Terkait penyebab lainnya, Ully menuturkan pihaknya sudah bekerja sama dengan Balai Konservasi Sumber Daya Alam (BKSDA). “Sudah diperiksa juga oleh BKSDA. Sudah di nekropsi bersama dengan mereka, sudah ada BAP-nya,” ungkapnya.
Tapi untuk hasil lengkap dari pemeriksaan itu, Ully menyerahkan kepada BKSDA. Menurutnya, hanya lembaga tersebut yang berwenang memberi penjelasan lebih lanjut. “Kalau ingin tahu detailnya nanti soal penyelamatan satwa, bisa kita ngobrol dengan orang yang memang di bidang itu,” tukasnya.
Pernyataan dari dua kubu ini menimbulkan satu pertanyaan besar: apakah benar cuaca dan usia jadi penyebab utama, atau ada hal yang lebih dalam seperti salah urus dan konflik inteinterna
Kasus Kardit, Bayang-bayang Lama yang Tak Juga Hilang
Terlepas dari apa pun jawabannya, satu hal pasti: ini bukan pertama kalinya Bandung Zoo jadi sorotan karena persoalan satwa. Publik masih ingat betul kasus Kardit, seekor beruang madu yang viral pada 2016. Tubuhnya kurus kering, kulitnya seperti menempel langsung ke tulang. Usianya sudah 25 tahun kala itu. Kardit tertangkap kamera sedang makan kotorannya sendiri.
Video itu pertama kali diunggah oleh Yayasan Scorpion Indonesia. Judulnya pun tak tanggung-tanggung: “Very sad. Sun Bears at Bandung Zoo look very thin and starving.” Publik geger. Kecaman datang dari berbagai penjuru dunia.

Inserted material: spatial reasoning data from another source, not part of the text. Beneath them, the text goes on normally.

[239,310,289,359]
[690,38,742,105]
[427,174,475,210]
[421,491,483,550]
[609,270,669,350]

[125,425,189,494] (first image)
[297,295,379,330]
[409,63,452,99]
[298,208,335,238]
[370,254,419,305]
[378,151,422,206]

Hasil pemeriksaan laboratorium menyebut Kardit mengidap infeksi parasit. Fesesnya mengandung larva cacing. Namun meski begitu, ia tetap dibiarkan membaur bersama beruang lain. Tak ada isolasi, tak ada karantina. Padahal ia sudah terlihat begitu lemah.
Ironisnya, ada pula kisah soal donasi yang terkumpul untuk Kardit. Seorang warga negara Amerika Serikat, Rebecca, menggalang dana di situs crowdfunding. Katanya, untuk bantu pengelolaan Kardit.

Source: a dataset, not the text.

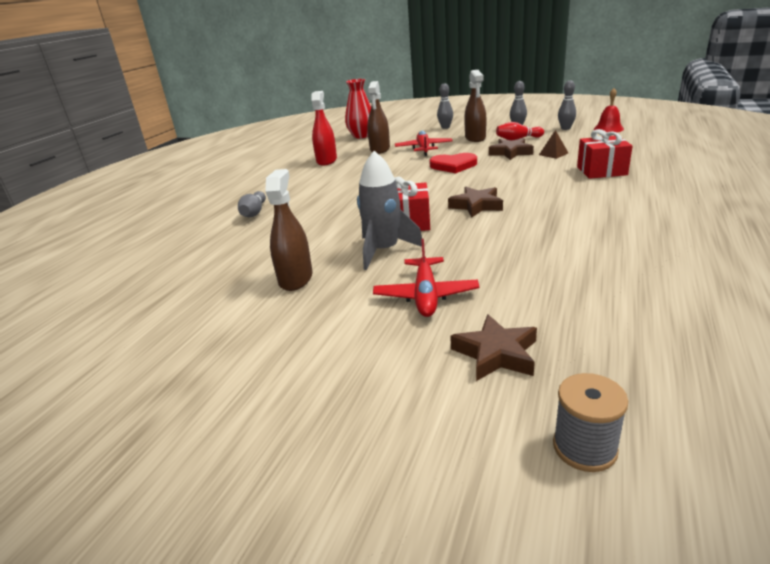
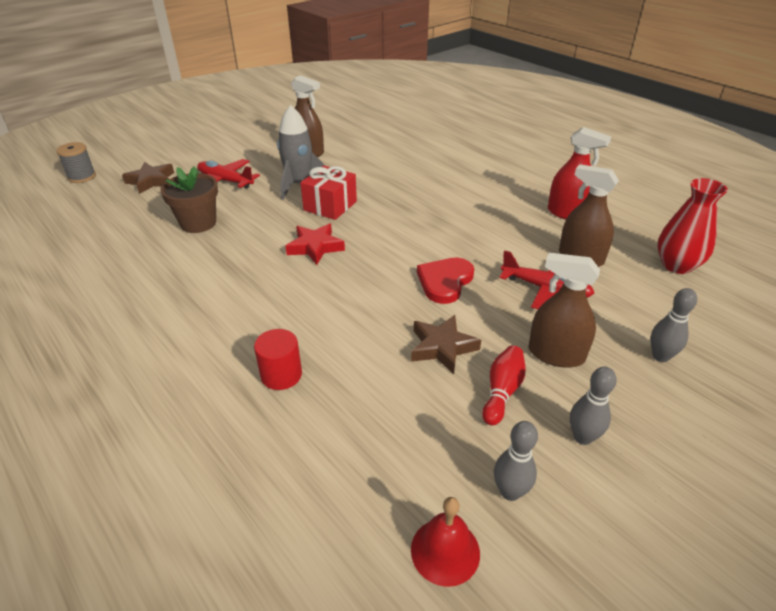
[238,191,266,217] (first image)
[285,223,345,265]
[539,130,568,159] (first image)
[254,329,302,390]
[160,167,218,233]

Kardit tetap tinggal di kebun binatang yang sama, dengan tubuh yang makin menua. Dan meski laboratorium menyatakan dia positif cacingan, pengelola tak juga memberinya tempat istimewa. Kardit tetap membaur dengan beruang lainnya, dan para pengunjung yang terkadang lebih suka selfie ketimbang peduli.
Dari Kardit hingga pelikan yang kolaps dan siamang yang tersetrum, kisah Bandung Zoo seolah hanya berganti bab. Isinya tetap sama: satwa-satwa yang jadi korban dari buruknya pengelolaan, konflik kepentingan, dan minimnya akuntabilitas.
Tak semua binatang bisa bicara seperti manusia. Tapi dari tubuh yang lemas, tingkah yang berubah, dan nyawa yang melayang, sesungguhnya mereka sudah berteriak.